- Anthem: God Save the King (1902–1952) God Save the Queen (1952–1957)
- Map of the Gold Coast Colony, the Ashanti Colony, the Northern Territories and the mandate territory of British Togoland
- Status: British colony
- Capital: Kumasi
- Common languages: English (official) Asante Twi(official)
- Religion: Christianity, Islam, traditional African religion
- • 1902-1904: Donald William Stewart
- • 1956-1957: Arthur Colin Russell
- • Colony established: 1 January 1902
- • Independence as part of the dominion named Ghana: 6 March 1957
- Currency: Gold Coast ackey British West African pound
| Preceded by | Succeeded by |
| / Ashanti Empire | Dominion of Ghana / |
- Today part of: Ghana

= Ashanti (Crown Colony) =

British Crown Colony from 1902 until 1957

Ashanti was a British Crown Colony in West Africa from 1902 until its independence as part of the Dominion of Ghana in 1957. After several prior wars with British troops, Ashanti was once again occupied by British troops in January 1896. In 1900, the Ashanti Uprising took place. The British suppressed the violence and captured the city of Kumasi. Ashanti's king, the Asanthene, and his counselors were deported. The outcome was the annexation of Ashanti by the British so that it became part of His Majesty's dominions and a British Crown Colony with its administration undertaken by a Chief Commissioner under the authority of the Governor of the Gold Coast. Ashanti was classed as a colony by conquest. The legislation by which this annexation was effected and the administration constituted was the Ashanti Order in Council 1901 made on 26 September of that same year.

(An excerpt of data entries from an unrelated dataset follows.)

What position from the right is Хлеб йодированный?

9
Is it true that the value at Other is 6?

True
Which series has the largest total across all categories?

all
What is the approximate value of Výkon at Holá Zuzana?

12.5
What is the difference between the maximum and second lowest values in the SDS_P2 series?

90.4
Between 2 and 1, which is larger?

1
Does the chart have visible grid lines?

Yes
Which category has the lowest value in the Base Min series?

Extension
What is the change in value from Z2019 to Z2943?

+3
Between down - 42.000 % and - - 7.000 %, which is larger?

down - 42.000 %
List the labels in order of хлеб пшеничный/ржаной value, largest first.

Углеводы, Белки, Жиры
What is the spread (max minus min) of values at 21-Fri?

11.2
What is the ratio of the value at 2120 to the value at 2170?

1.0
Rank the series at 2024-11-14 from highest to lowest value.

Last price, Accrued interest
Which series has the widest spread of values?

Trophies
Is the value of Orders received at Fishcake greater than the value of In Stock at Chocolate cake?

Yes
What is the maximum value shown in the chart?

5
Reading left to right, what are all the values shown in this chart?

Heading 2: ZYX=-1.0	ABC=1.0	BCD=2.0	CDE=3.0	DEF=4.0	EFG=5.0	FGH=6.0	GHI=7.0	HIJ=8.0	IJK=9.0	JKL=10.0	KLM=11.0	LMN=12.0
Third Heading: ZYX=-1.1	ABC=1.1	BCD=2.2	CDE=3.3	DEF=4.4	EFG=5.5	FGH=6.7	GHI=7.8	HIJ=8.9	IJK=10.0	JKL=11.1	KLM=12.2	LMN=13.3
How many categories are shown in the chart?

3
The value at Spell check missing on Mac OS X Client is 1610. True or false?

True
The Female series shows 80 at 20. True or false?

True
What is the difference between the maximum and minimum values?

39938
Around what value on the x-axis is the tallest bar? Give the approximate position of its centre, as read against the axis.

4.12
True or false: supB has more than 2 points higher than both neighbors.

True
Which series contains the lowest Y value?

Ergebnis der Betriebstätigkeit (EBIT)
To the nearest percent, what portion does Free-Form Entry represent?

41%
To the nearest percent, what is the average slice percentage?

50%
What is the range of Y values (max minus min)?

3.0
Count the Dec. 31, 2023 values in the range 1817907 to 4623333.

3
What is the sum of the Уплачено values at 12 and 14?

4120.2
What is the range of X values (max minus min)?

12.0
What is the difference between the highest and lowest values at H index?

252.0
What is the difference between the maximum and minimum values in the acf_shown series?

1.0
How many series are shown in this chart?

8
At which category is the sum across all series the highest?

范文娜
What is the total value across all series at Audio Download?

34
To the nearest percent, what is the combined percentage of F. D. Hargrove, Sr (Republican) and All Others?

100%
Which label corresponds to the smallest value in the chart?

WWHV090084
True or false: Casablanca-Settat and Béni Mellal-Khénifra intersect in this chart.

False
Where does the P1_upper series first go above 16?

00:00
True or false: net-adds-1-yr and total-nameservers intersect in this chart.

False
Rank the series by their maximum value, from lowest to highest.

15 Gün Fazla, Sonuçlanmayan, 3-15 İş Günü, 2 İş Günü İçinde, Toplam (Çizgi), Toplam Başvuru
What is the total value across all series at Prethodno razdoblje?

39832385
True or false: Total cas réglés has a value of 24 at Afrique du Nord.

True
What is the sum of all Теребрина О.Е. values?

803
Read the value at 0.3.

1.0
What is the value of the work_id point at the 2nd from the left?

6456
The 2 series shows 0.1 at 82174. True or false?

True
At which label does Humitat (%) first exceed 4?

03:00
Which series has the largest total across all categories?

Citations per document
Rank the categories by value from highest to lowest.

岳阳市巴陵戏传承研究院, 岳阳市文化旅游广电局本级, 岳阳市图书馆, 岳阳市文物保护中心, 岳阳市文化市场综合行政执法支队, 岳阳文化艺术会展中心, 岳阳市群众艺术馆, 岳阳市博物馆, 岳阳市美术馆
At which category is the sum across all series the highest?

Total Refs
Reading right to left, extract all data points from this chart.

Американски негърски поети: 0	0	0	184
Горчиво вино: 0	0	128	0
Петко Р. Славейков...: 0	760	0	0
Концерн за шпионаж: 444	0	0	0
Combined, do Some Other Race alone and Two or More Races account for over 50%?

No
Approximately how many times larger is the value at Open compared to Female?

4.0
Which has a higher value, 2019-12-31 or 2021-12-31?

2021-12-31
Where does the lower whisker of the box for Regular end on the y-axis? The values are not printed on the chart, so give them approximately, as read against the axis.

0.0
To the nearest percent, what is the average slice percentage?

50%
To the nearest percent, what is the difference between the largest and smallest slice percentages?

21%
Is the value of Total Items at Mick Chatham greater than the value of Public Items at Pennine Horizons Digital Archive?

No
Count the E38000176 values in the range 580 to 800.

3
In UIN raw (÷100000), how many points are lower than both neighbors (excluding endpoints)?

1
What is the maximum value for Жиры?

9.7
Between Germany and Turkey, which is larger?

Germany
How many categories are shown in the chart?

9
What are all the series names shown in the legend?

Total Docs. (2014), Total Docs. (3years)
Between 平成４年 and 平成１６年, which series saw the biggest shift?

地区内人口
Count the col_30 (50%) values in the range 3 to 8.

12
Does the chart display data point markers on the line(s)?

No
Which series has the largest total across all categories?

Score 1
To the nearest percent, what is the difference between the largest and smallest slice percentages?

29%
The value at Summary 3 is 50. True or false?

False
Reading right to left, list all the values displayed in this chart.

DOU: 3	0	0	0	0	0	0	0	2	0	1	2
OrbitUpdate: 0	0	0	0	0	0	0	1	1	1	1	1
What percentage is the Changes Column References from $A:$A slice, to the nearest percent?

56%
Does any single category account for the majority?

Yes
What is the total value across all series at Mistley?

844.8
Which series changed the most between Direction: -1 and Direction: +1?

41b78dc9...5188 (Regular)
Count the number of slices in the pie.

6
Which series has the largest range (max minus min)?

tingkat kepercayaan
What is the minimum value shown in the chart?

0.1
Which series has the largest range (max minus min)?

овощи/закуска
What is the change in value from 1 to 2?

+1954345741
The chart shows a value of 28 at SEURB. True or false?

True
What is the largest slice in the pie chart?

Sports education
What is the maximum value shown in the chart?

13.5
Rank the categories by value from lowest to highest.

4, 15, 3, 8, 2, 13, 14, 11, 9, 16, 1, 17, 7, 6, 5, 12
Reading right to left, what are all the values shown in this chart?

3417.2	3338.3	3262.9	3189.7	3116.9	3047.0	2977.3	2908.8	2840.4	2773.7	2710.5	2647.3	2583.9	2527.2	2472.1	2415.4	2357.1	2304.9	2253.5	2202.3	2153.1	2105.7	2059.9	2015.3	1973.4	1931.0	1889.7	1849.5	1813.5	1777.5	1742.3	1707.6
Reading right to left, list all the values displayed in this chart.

The Ashanti lost their sovereignty but not the essential integrity of their socio-political system. In 1935, limited self-determination for the Ashanti was officially regularized in the formal establishment of the Ashanti Confederacy. Ashanti continued to be administered with the greater Gold Coast but remained, nonetheless, a separate Crown Colony until it became united as part of the new dominion named Ghana under the Ghana Independence Act 1957.